A Cgan-Based Spatially-Resolved Prediction of Lung Tumor Response to Chemoradiation

Abstract
Purpose

Lung cancer is a leading global malignancy with high mortality. Radiotherapy is a critical treatment; however, current planning often suffers from subjective dose settings and side effects. This study aims to use a Conditional Generative Adversarial Network (cGAN) to accurately predict spatially-resolved response, assisting doctors in optimizing doses and promoting precise adaptive radiotherapy.

Methods

For 25 patients with locally advanced NSCLC (NCT02773238), PET/CT images and dose distributions were retrospectively analyzed. Masked tumor volumes were z-sliced, and PreSUV was channel-merged with radiation dose to form dual-channel Pre-Dose inputs.

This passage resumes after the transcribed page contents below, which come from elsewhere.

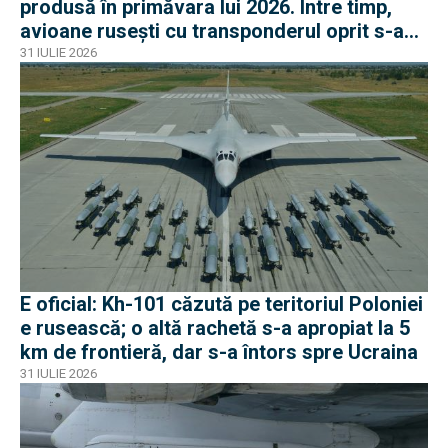
produsă în primăvara lui 2026. Între timp,
avioane rusești cu transponderul oprit s-au
apropiat de frontiera Poloniei
31 IULIE 2026
E oficial: Kh-101 căzută pe teritoriul Poloniei
e rusească; o altă rachetă s-a apropiat la 5
km de frontieră, dar s-a întors spre Ucraina
31 IULIE 2026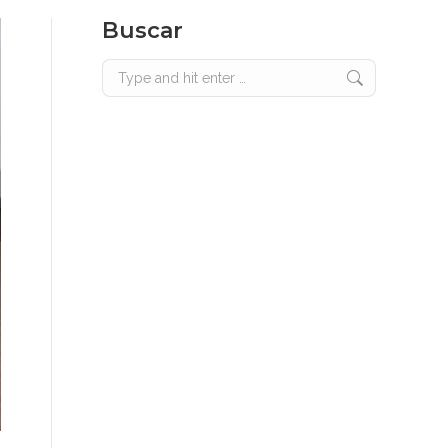
Buscar
Search: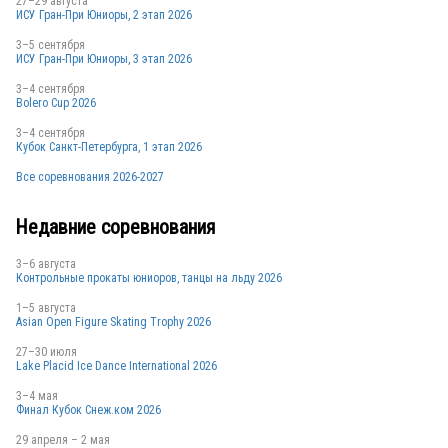
27–29 августа
ИСУ Гран-При Юниоры, 2 этап 2026
3–5 сентября
ИСУ Гран-При Юниоры, 3 этап 2026
3–4 сентября
Bolero Cup 2026
3–4 сентября
Кубок Санкт-Петербурга, 1 этап 2026
Все соревнования 2026-2027
Недавние соревнования
3–6 августа
Контрольные прокаты юниоров, танцы на льду 2026
1–5 августа
Asian Open Figure Skating Trophy 2026
27–30 июля
Lake Placid Ice Dance International 2026
3–4 мая
Финал Кубок Снеж.ком 2026
29 апреля – 2 мая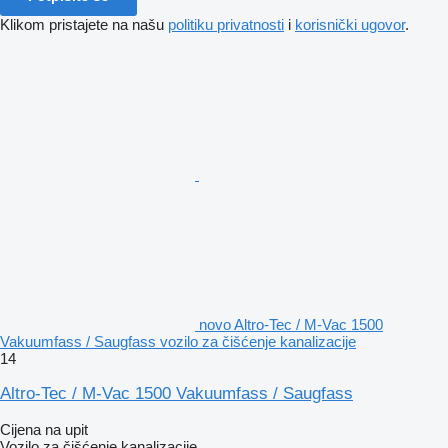
Klikom pristajete na našu
politiku privatnosti
i
korisnički ugovor
.
novo Altro-Tec / M-Vac 1500
Vakuumfass / Saugfass vozilo za čišćenje kanalizacije
14
Altro-Tec / M-Vac 1500 Vakuumfass / Saugfass
Cijena na upit
Vozilo za čišćenje kanalizacije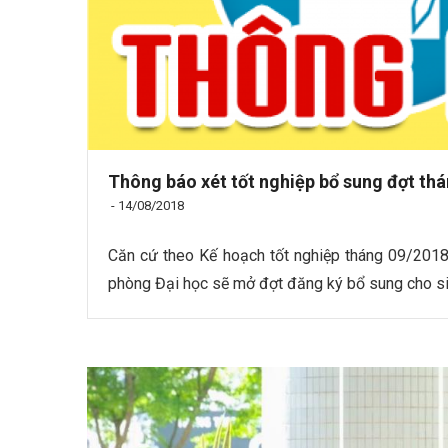
Thông báo xét tốt nghiệp bổ sung đợt th
-
14/08/2018
Căn cứ theo Kế hoạch tốt nghiệp tháng 09/2018
phòng Đại học sẽ mở đợt đăng ký bổ sung cho si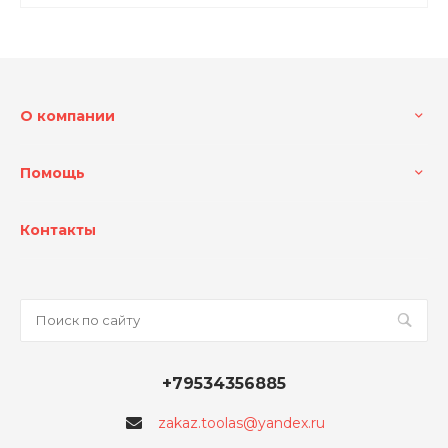
О компании
Помощь
Контакты
+79534356885
zakaz.toolas@yandex.ru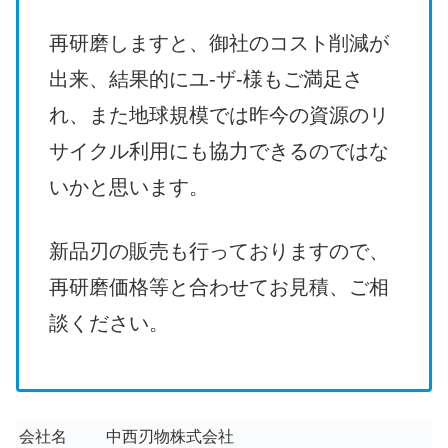
再研磨しますと、御社のコスト削減が
出来、結果的にユ-ザ-様もご満足さ
れ、また地球規模では昨今の資源のリ
サイクル利用にも協力できるのではな
いかと思います。
新品刃の販売も行っておりますので、
再研磨価格等と合わせてお見積、ご相
談ください。
会社名
中西刃物株式会社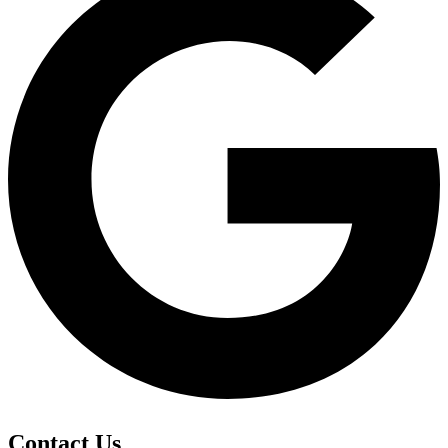
Contact Us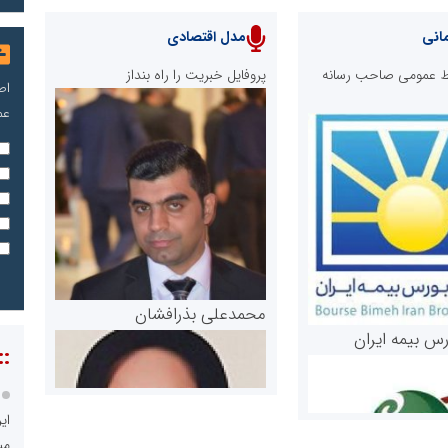
انی
مدل اقتصادی
ابط عمومی صاحب رسانه
پروفایل خبریت را راه بنداز
اص
عم
محمدعلی بذرافشان
رس بیمه ایران
::
ای
می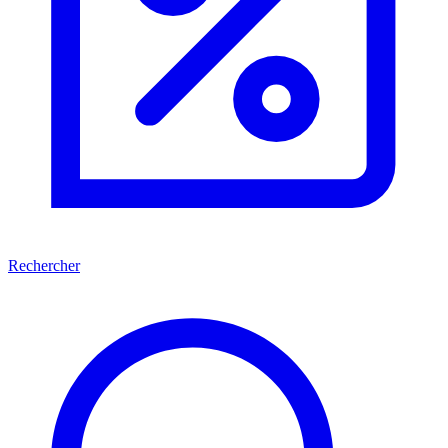
Rechercher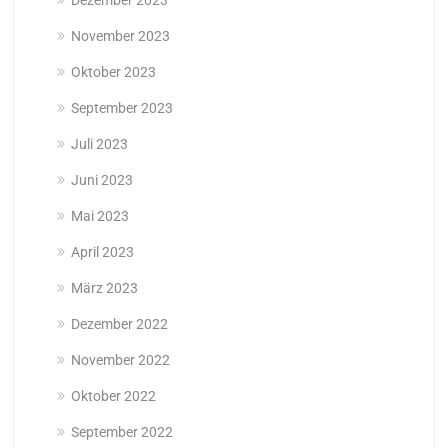
Dezember 2023
November 2023
Oktober 2023
September 2023
Juli 2023
Juni 2023
Mai 2023
April 2023
März 2023
Dezember 2022
November 2022
Oktober 2022
September 2022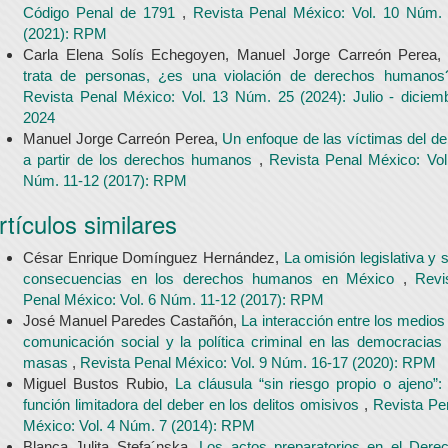
Código Penal de 1791
,
Revista Penal México: Vol. 10 Núm.
(2021): RPM
Carla Elena Solís Echegoyen, Manuel Jorge Carreón Perea
trata de personas, ¿es una violación de derechos humano
Revista Penal México: Vol. 13 Núm. 25 (2024): Julio - diciem
2024
Manuel Jorge Carreón Perea,
Un enfoque de las víctimas del del
a partir de los derechos humanos
,
Revista Penal México: Vol
Núm. 11-12 (2017): RPM
rtículos similares
César Enrique Domínguez Hernández,
La omisión legislativa y 
consecuencias en los derechos humanos en México
,
Revi
Penal México: Vol. 6 Núm. 11-12 (2017): RPM
José Manuel Paredes Castañón,
La interacción entre los medios
comunicación social y la política criminal en las democracias
masas
,
Revista Penal México: Vol. 9 Núm. 16-17 (2020): RPM
Miguel Bustos Rubio,
La cláusula “sin riesgo propio o ajeno”:
función limitadora del deber en los delitos omisivos
,
Revista Pe
México: Vol. 4 Núm. 7 (2014): RPM
Blanca Julita Stefa´nska,
Los actos preparatorios en el Dere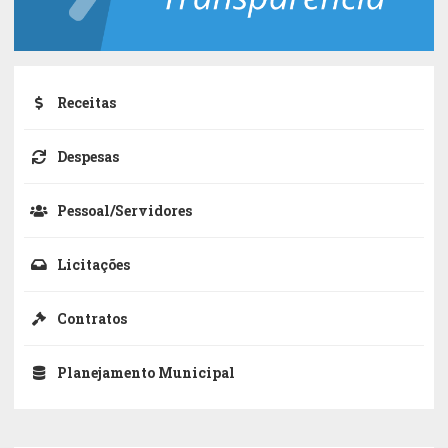
Receitas
Despesas
Pessoal/Servidores
Licitações
Contratos
Planejamento Municipal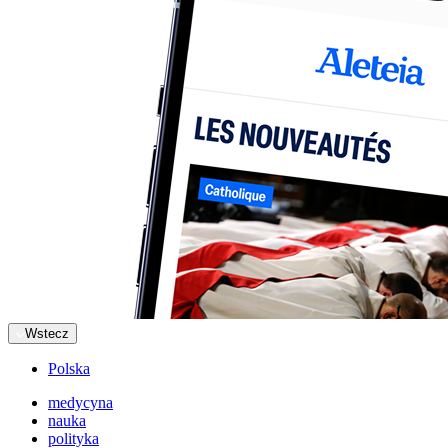
Wstecz
Polska
medycyna
nauka
polityka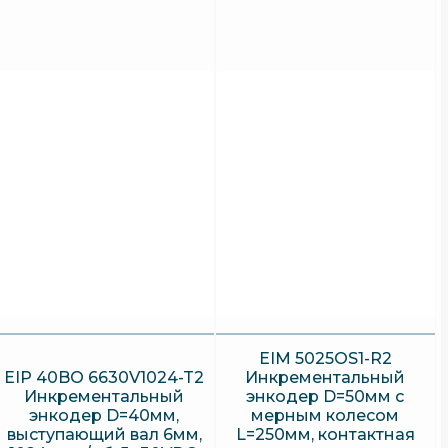
EIM 5025OS1-R2
EIP 40BO 6630V1024-T2
Инкрементальный
Инкрементальный
энкодер D=50мм с
энкодер D=40мм,
мерным колесом
выступающий вал 6мм,
L=250мм, контактная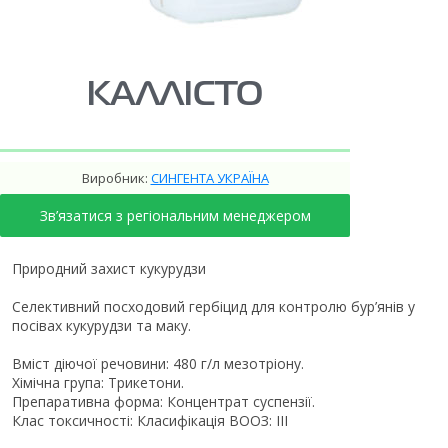
КАЛЛІСТО
Виробник:
СИНГЕНТА УКРАЇНА
Зв’язатися з регіональним менеджером
Природний захист кукурудзи
Селективний посходовий гербіцид для контролю бур’янів у
посівах кукурудзи та маку.
Вміст діючої речовини: 480 г/л мезотріону.
Хімічна група: Трикетони.
Препаративна форма: Концентрат суспензії.
Клас токсичності: Класифікація ВООЗ: III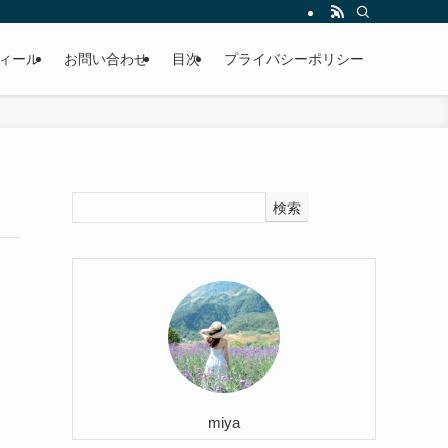
ィール
お問い合わせ
目次
プライバシーポリシー
検索
miya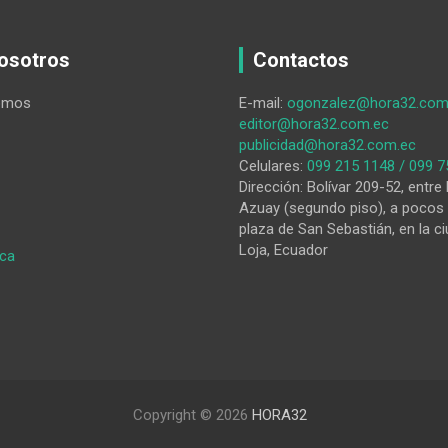
osotros
Contactos
omos
E-mail:
ogonzalez@hora32.com
editor@hora32.com.ec
publicidad@hora32.com.ec
Celulares:
099 215 1148 / 099 7
Dirección: Bolívar 209-52, entre 
Azuay (segundo piso), a pocos 
plaza de San Sebastián, en la ci
Loja, Ecuador
:
ica
Una
mujer
y
su
hija
de
5
Copyright © 2026
HORA32
meses
de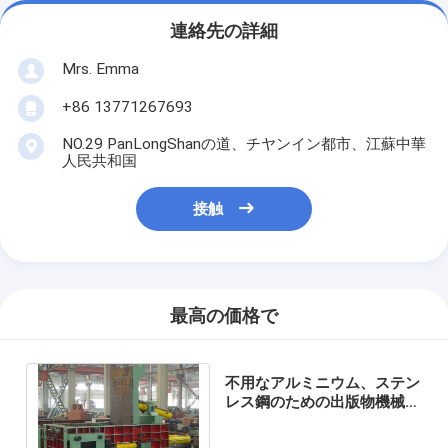
連絡先の詳細
Mrs. Emma
+86 13771267693
NO.29 PanLongShanの道、チヤンイン都市、江蘇中華
人民共和国
接触
最高の価格で
不用なアルミニウム、ステン
レス鋼のための出版物機械/
油圧金属の梱包機を捨てて下
さい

A cGAN framework was constructed, consisting of a U-Net generator with multi-level residual blocks to synthesize MidSUV maps, and a PatchGAN discriminator to distinguish real from generated images. The model was optimized using a hybrid objective combining voxel-wise Mean Squared Error (MSE) and adversarial loss. A rigorous leave-one-out cross-validation protocol was implemented.t Performance was evaluated using voxel-wise Root Mean Square Error (RMSE), Spearman correlation across patients stratified into high, medium, and low response groups, with component analyses validating the architectural design.

Results

The proposed framework achieved a mean voxel-wise SUV RMSE of 1.34 and Spearman correlation of 0.86 for the entire cohort. Stratified analysis showed the high-response group yielded best response ratio prediction (Ratio RMSE:0.17), while the low-response group exhibited superior absolute MidSUV fidelity (RMSE:1.20). Component analysis confirmed the design: replacing residual blocks with standard layers increased the RMSE to 1.38, while removing the adversarial component caused further degradation (RMSE increased to 1.51, correlation dropped to 0.74), confirming the necessity of the proposed residual backbone and adversarial training.

Conclusion

The proposed framework robustly predicts spatially-resolved tumor response. Integrating adversarial training and residual connections effectively improves accuracy compared to standard generators. By capturing response variations across patient groups, this tool supports dose optimization and facilities precise adaptive radiotherapy.